### Job
Return the listing beneath precisely, with every line intact.

### The records
▬▬▬▬▬▬▬▬▬▬
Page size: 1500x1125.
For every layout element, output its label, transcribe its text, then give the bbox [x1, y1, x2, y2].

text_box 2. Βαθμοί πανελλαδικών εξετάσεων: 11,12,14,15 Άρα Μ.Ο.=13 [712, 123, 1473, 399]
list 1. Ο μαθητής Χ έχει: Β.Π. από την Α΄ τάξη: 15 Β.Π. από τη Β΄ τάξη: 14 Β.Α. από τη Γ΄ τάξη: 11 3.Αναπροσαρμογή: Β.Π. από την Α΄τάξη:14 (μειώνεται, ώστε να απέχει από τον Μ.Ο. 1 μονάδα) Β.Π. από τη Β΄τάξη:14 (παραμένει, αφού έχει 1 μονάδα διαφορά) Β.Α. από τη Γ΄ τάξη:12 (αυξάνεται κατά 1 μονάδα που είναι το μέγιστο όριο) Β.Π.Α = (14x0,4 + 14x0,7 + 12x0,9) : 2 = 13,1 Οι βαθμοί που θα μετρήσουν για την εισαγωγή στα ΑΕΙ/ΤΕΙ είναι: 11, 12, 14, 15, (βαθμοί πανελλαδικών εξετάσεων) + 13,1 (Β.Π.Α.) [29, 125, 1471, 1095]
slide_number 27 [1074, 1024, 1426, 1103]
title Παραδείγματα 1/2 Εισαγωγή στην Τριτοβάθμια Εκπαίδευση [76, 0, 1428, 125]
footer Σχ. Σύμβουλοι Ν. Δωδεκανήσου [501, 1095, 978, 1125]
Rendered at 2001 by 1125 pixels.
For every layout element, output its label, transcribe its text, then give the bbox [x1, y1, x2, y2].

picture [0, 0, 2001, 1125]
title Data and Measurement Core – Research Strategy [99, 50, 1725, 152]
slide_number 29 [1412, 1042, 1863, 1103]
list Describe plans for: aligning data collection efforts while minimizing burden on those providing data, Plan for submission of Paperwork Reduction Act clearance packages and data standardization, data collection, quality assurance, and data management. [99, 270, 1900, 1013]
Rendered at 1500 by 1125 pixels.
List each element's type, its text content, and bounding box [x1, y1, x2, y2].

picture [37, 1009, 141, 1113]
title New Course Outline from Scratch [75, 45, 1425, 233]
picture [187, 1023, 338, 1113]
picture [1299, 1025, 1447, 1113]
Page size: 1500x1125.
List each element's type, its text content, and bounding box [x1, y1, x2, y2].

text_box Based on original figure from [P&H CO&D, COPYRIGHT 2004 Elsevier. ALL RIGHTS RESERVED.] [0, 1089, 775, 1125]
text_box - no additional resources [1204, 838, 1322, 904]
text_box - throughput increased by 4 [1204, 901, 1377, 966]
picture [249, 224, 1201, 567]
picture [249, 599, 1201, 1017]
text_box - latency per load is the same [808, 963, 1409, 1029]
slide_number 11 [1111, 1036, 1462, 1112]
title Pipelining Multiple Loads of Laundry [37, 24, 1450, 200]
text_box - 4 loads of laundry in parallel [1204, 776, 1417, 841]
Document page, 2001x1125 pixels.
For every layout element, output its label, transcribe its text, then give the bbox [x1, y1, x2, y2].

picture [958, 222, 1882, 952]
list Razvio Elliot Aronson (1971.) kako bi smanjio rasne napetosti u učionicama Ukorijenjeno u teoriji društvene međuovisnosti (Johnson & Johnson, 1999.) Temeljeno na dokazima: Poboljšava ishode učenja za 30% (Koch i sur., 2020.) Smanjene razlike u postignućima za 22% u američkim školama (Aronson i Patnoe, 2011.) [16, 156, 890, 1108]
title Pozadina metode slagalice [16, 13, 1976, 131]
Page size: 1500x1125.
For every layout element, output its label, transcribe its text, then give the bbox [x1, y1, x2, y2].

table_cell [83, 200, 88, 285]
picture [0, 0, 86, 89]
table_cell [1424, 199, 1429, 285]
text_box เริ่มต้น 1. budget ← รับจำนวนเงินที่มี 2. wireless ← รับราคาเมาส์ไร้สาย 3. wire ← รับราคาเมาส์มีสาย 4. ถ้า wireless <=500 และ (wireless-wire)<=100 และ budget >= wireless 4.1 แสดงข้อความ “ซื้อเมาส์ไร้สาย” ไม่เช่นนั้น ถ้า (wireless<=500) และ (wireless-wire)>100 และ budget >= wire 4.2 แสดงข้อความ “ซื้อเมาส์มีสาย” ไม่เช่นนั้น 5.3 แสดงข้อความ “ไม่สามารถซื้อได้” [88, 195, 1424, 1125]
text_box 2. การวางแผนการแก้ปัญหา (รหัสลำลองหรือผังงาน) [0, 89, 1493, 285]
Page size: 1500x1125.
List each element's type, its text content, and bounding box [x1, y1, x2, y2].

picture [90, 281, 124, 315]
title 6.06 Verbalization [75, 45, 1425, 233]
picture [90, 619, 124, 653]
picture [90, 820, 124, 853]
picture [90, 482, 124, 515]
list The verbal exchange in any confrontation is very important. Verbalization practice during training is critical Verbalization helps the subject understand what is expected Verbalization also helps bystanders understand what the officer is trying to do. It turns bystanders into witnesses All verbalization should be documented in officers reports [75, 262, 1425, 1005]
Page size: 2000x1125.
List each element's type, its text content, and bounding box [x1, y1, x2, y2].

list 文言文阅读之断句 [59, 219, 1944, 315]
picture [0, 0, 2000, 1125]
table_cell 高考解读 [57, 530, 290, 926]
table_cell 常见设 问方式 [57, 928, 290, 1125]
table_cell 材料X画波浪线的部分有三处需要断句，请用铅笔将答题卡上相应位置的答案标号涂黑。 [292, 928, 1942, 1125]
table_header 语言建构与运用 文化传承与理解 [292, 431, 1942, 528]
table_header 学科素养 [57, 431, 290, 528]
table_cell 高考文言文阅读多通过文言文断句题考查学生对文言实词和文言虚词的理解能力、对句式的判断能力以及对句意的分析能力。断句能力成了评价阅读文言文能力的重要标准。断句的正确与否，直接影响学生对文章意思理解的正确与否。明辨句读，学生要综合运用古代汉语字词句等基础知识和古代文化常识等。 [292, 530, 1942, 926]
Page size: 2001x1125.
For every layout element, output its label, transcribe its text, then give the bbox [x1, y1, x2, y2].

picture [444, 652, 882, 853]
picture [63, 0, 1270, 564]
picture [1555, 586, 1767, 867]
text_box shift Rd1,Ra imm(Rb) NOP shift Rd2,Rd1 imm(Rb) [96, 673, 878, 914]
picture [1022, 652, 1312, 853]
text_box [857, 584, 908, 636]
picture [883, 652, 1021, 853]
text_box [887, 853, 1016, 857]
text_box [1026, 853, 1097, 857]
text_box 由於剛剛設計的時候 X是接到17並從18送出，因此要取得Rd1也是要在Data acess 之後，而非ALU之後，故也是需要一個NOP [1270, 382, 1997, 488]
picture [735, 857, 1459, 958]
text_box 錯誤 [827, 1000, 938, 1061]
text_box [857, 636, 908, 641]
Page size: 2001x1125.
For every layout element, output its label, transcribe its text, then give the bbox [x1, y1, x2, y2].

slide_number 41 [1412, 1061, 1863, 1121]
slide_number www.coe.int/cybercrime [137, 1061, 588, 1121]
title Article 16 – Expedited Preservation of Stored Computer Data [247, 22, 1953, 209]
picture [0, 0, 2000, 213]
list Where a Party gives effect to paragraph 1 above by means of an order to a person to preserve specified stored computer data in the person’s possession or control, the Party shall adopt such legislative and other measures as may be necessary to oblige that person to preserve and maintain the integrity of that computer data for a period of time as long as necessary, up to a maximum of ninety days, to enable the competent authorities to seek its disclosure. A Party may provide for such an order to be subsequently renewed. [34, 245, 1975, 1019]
▬▬▬▬▬▬▬▬▬▬
### Written answer
Page size: 1500x1125.
For every layout element, output its label, transcribe its text, then give the bbox [x1, y1, x2, y2].

text_box 2. Βαθμοί πανελλαδικών εξετάσεων: 11,12,14,15 Άρα Μ.Ο.=13 [712, 123, 1473, 399]
list 1. Ο μαθητής Χ έχει: Β.Π. από την Α΄ τάξη: 15 Β.Π. από τη Β΄ τάξη: 14 Β.Α. από τη Γ΄ τάξη: 11 3.Αναπροσαρμογή: Β.Π. από την Α΄τάξη:14 (μειώνεται, ώστε να απέχει από τον Μ.Ο. 1 μονάδα) Β.Π. από τη Β΄τάξη:14 (παραμένει, αφού έχει 1 μονάδα διαφορά) Β.Α. από τη Γ΄ τάξη:12 (αυξάνεται κατά 1 μονάδα που είναι το μέγιστο όριο) Β.Π.Α = (14x0,4 + 14x0,7 + 12x0,9) : 2 = 13,1 Οι βαθμοί που θα μετρήσουν για την εισαγωγή στα ΑΕΙ/ΤΕΙ είναι: 11, 12, 14, 15, (βαθμοί πανελλαδικών εξετάσεων) + 13,1 (Β.Π.Α.) [29, 125, 1471, 1095]
slide_number 27 [1074, 1024, 1426, 1103]
title Παραδείγματα 1/2 Εισαγωγή στην Τριτοβάθμια Εκπαίδευση [76, 0, 1428, 125]
footer Σχ. Σύμβουλοι Ν. Δωδεκανήσου [501, 1095, 978, 1125]
Rendered at 2001 by 1125 pixels.
For every layout element, output its label, transcribe its text, then give the bbox [x1, y1, x2, y2].

picture [0, 0, 2001, 1125]
title Data and Measurement Core – Research Strategy [99, 50, 1725, 152]
slide_number 29 [1412, 1042, 1863, 1103]
list Describe plans for: aligning data collection efforts while minimizing burden on those providing data, Plan for submission of Paperwork Reduction Act clearance packages and data standardization, data collection, quality assurance, and data management. [99, 270, 1900, 1013]
Rendered at 1500 by 1125 pixels.
List each element's type, its text content, and bounding box [x1, y1, x2, y2].

picture [37, 1009, 141, 1113]
title New Course Outline from Scratch [75, 45, 1425, 233]
picture [187, 1023, 338, 1113]
picture [1299, 1025, 1447, 1113]
Page size: 1500x1125.
List each element's type, its text content, and bounding box [x1, y1, x2, y2].

text_box Based on original figure from [P&H CO&D, COPYRIGHT 2004 Elsevier. ALL RIGHTS RESERVED.] [0, 1089, 775, 1125]
text_box - no additional resources [1204, 838, 1322, 904]
text_box - throughput increased by 4 [1204, 901, 1377, 966]
picture [249, 224, 1201, 567]
picture [249, 599, 1201, 1017]
text_box - latency per load is the same [808, 963, 1409, 1029]
slide_number 11 [1111, 1036, 1462, 1112]
title Pipelining Multiple Loads of Laundry [37, 24, 1450, 200]
text_box - 4 loads of laundry in parallel [1204, 776, 1417, 841]
Document page, 2001x1125 pixels.
For every layout element, output its label, transcribe its text, then give the bbox [x1, y1, x2, y2].

picture [958, 222, 1882, 952]
list Razvio Elliot Aronson (1971.) kako bi smanjio rasne napetosti u učionicama Ukorijenjeno u teoriji društvene međuovisnosti (Johnson & Johnson, 1999.) Temeljeno na dokazima: Poboljšava ishode učenja za 30% (Koch i sur., 2020.) Smanjene razlike u postignućima za 22% u američkim školama (Aronson i Patnoe, 2011.) [16, 156, 890, 1108]
title Pozadina metode slagalice [16, 13, 1976, 131]
Page size: 1500x1125.
For every layout element, output its label, transcribe its text, then give the bbox [x1, y1, x2, y2].

table_cell [83, 200, 88, 285]
picture [0, 0, 86, 89]
table_cell [1424, 199, 1429, 285]
text_box เริ่มต้น 1. budget ← รับจำนวนเงินที่มี 2. wireless ← รับราคาเมาส์ไร้สาย 3. wire ← รับราคาเมาส์มีสาย 4. ถ้า wireless <=500 และ (wireless-wire)<=100 และ budget >= wireless 4.1 แสดงข้อความ “ซื้อเมาส์ไร้สาย” ไม่เช่นนั้น ถ้า (wireless<=500) และ (wireless-wire)>100 และ budget >= wire 4.2 แสดงข้อความ “ซื้อเมาส์มีสาย” ไม่เช่นนั้น 5.3 แสดงข้อความ “ไม่สามารถซื้อได้” [88, 195, 1424, 1125]
text_box 2. การวางแผนการแก้ปัญหา (รหัสลำลองหรือผังงาน) [0, 89, 1493, 285]
Page size: 1500x1125.
List each element's type, its text content, and bounding box [x1, y1, x2, y2].

picture [90, 281, 124, 315]
title 6.06 Verbalization [75, 45, 1425, 233]
picture [90, 619, 124, 653]
picture [90, 820, 124, 853]
picture [90, 482, 124, 515]
list The verbal exchange in any confrontation is very important. Verbalization practice during training is critical Verbalization helps the subject understand what is expected Verbalization also helps bystanders understand what the officer is trying to do. It turns bystanders into witnesses All verbalization should be documented in officers reports [75, 262, 1425, 1005]
Page size: 2000x1125.
List each element's type, its text content, and bounding box [x1, y1, x2, y2].

list 文言文阅读之断句 [59, 219, 1944, 315]
picture [0, 0, 2000, 1125]
table_cell 高考解读 [57, 530, 290, 926]
table_cell 常见设 问方式 [57, 928, 290, 1125]
table_cell 材料X画波浪线的部分有三处需要断句，请用铅笔将答题卡上相应位置的答案标号涂黑。 [292, 928, 1942, 1125]
table_header 语言建构与运用 文化传承与理解 [292, 431, 1942, 528]
table_header 学科素养 [57, 431, 290, 528]
table_cell 高考文言文阅读多通过文言文断句题考查学生对文言实词和文言虚词的理解能力、对句式的判断能力以及对句意的分析能力。断句能力成了评价阅读文言文能力的重要标准。断句的正确与否，直接影响学生对文章意思理解的正确与否。明辨句读，学生要综合运用古代汉语字词句等基础知识和古代文化常识等。 [292, 530, 1942, 926]
Page size: 2001x1125.
For every layout element, output its label, transcribe its text, then give the bbox [x1, y1, x2, y2].

picture [444, 652, 882, 853]
picture [63, 0, 1270, 564]
picture [1555, 586, 1767, 867]
text_box shift Rd1,Ra imm(Rb) NOP shift Rd2,Rd1 imm(Rb) [96, 673, 878, 914]
picture [1022, 652, 1312, 853]
text_box [857, 584, 908, 636]
picture [883, 652, 1021, 853]
text_box [887, 853, 1016, 857]
text_box [1026, 853, 1097, 857]
text_box 由於剛剛設計的時候 X是接到17並從18送出，因此要取得Rd1也是要在Data acess 之後，而非ALU之後，故也是需要一個NOP [1270, 382, 1997, 488]
picture [735, 857, 1459, 958]
text_box 錯誤 [827, 1000, 938, 1061]
text_box [857, 636, 908, 641]
Page size: 2001x1125.
For every layout element, output its label, transcribe its text, then give the bbox [x1, y1, x2, y2].

slide_number 41 [1412, 1061, 1863, 1121]
slide_number www.coe.int/cybercrime [137, 1061, 588, 1121]
title Article 16 – Expedited Preservation of Stored Computer Data [247, 22, 1953, 209]
picture [0, 0, 2000, 213]
list Where a Party gives effect to paragraph 1 above by means of an order to a person to preserve specified stored computer data in the person’s possession or control, the Party shall adopt such legislative and other measures as may be necessary to oblige that person to preserve and maintain the integrity of that computer data for a period of time as long as necessary, up to a maximum of ninety days, to enable the competent authorities to seek its disclosure. A Party may provide for such an order to be subsequently renewed. [34, 245, 1975, 1019]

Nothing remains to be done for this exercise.